Viele OptikerInnen stehen kurz vor der Pleite. Fielmann hatte das bereits Ende 1987 süffisant prophezeit: „1988 ist das Jahr, in dem die Branche noch einmal gut verdienen kann. Dann kommt der Rückschlag. Daher betrachte ich das nächste Jahr als Warmlaufrunde zum Formel-I-Rennen der Optiker. Fielmann wird dann mit Sicherheit in der 1. Startreihe stehen.“ Fielmann stand: Sein Marktanteil explodierte 12,2 Prozent (der Brillen) auf 18,7 Prozent im Jahre 1989, womit er seinem Ziel von 25 Prozent sogar weit rascher als geplant näher kam. Die 18,7 Prozent aller gekauften Augengläser bestreitet Fielmann in nur 2,7 Prozent der westdeutschen Brillenläden. Sie bringen ihm immerhin 10,3 Prozent des Umsatzes der Branche. Kein Wunder, daß die ihn inzwischen haßt: „Berufsverbot und Abgabe seiner Geschäfte an seriöse Optiker - das wäre die richtige Anwort an Günter Fielmann“ das gesunde Optikerempfinden (hier: 'Neues Optiker-Journal‘) gerät in Wallung, wenn die Rede auf Branchenführer Fielmann kommt.

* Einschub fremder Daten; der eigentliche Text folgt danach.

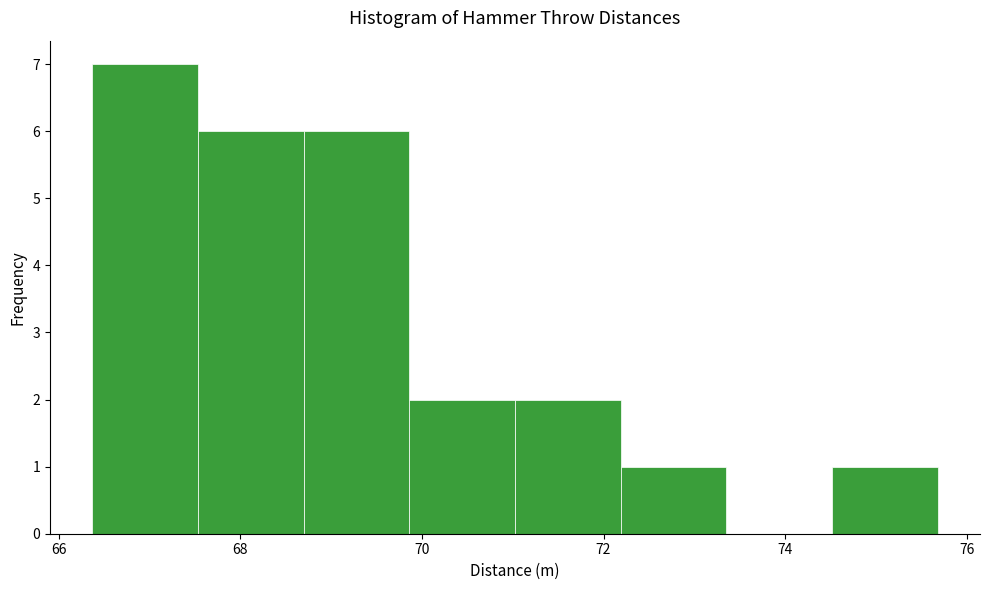

Reading left to right, list every bar in this chart as the range it spans on the x-axis followed by its height. Neither the bar edges nor the heights are printed on the chart, so give them approximately, as read against the axes.

66.4 to 67.6: 7
67.6 to 68.6: 6
68.6 to 69.8: 6
69.8 to 71.0: 2
71.0 to 72.2: 2
72.2 to 73.4: 1
73.4 to 74.6: 0
74.6 to 75.6: 1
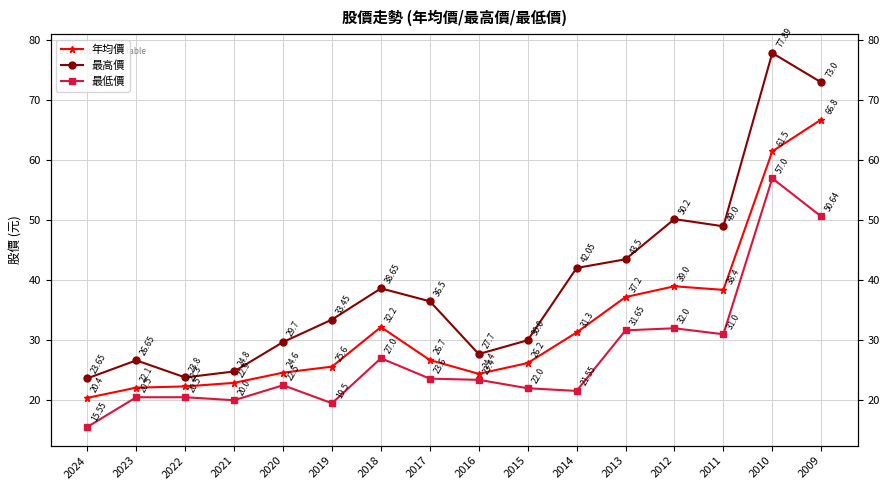

What is the value of the 最低價 point at the 16th from the left?

50.6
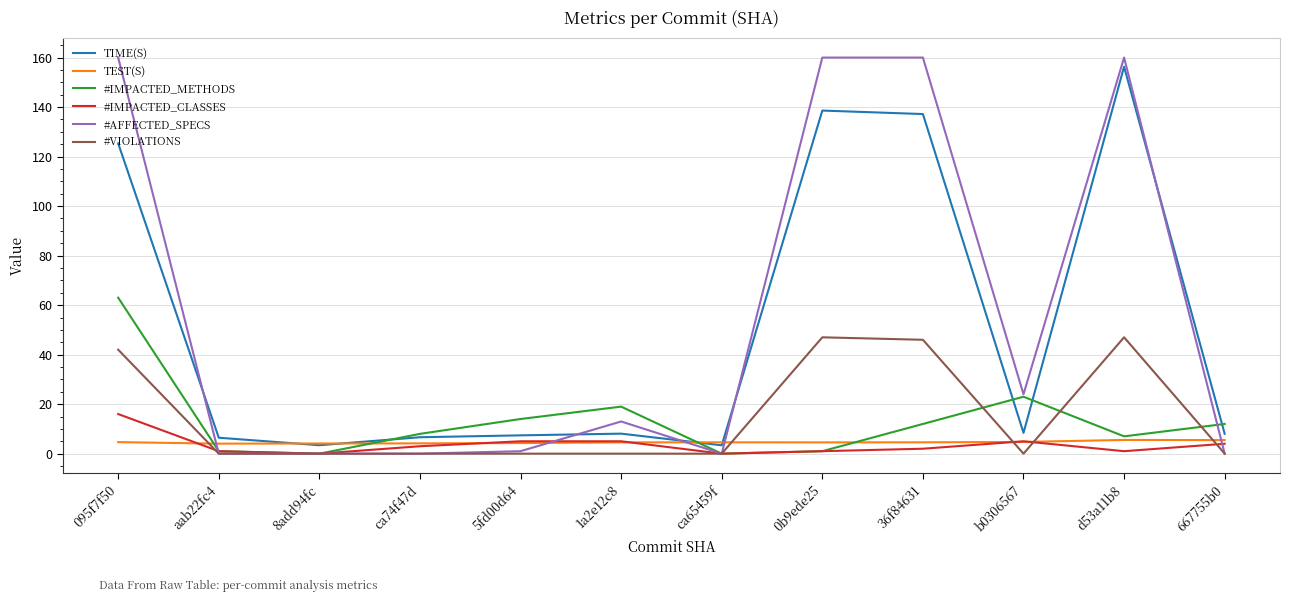

In TIME(S), how many points are lower than both neighbors (excluding endpoints)?

3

Mit aggressivem, professionellem Marketing und einem schier unstillbaren Expansionsdrang mischt der Newcomer Fielmann seit einigen Jahren eine bis dahin beschauliche, ständisch -honoratiorenhafte Branche mächtig auf. („Sie wollten mich fertigmachen. Und deshalb bin ich immer stärker geworden.“) Wie bislang nur der Kaufhauskonzern Quelle („Apollo-Optik“) nutzte Fielmann die Profit-Reserven, der ständestaatlich geschützten Branche mit ihrem betulichen Arbeitsstil und den abenteuerlichen Gewinnspannen pro Brille (siehe Kasten).

Der Zusammenbruch des Brillenmarktes 1989 zwang nun aber auch Fielmann zu mehr Beschaulichkeit bei der Expansion. Die schöne Umsatzrendite von sagenhaften zehn Prozent ist vorerst Geld von gestern. Das alte Rezept funktioniert ebenfalls vorerst - nicht mehr: Bank leiht Geld, Fielmann kauft Laden, möbelt ihn auf, Umsätze explodieren und nach gut einem Jahr sind Kaufpreis, Umbau und Bankzinsen verdient. Fielmann will jetzt ein wenig langsamer wachsen, seine Personalkosten strenger im Griff halten und auf höhere Durchschnittsumsätze je Brille schauen.

Allerdings: Der unglaublich gewachsene Marktanteil bietet allerbeste Chancen, die Pool-Position noch auszubauen. Und Fielmann träumt weiter davon, daß Brille eines nicht allzu fernen Tages Fielmann buchstabiert wird.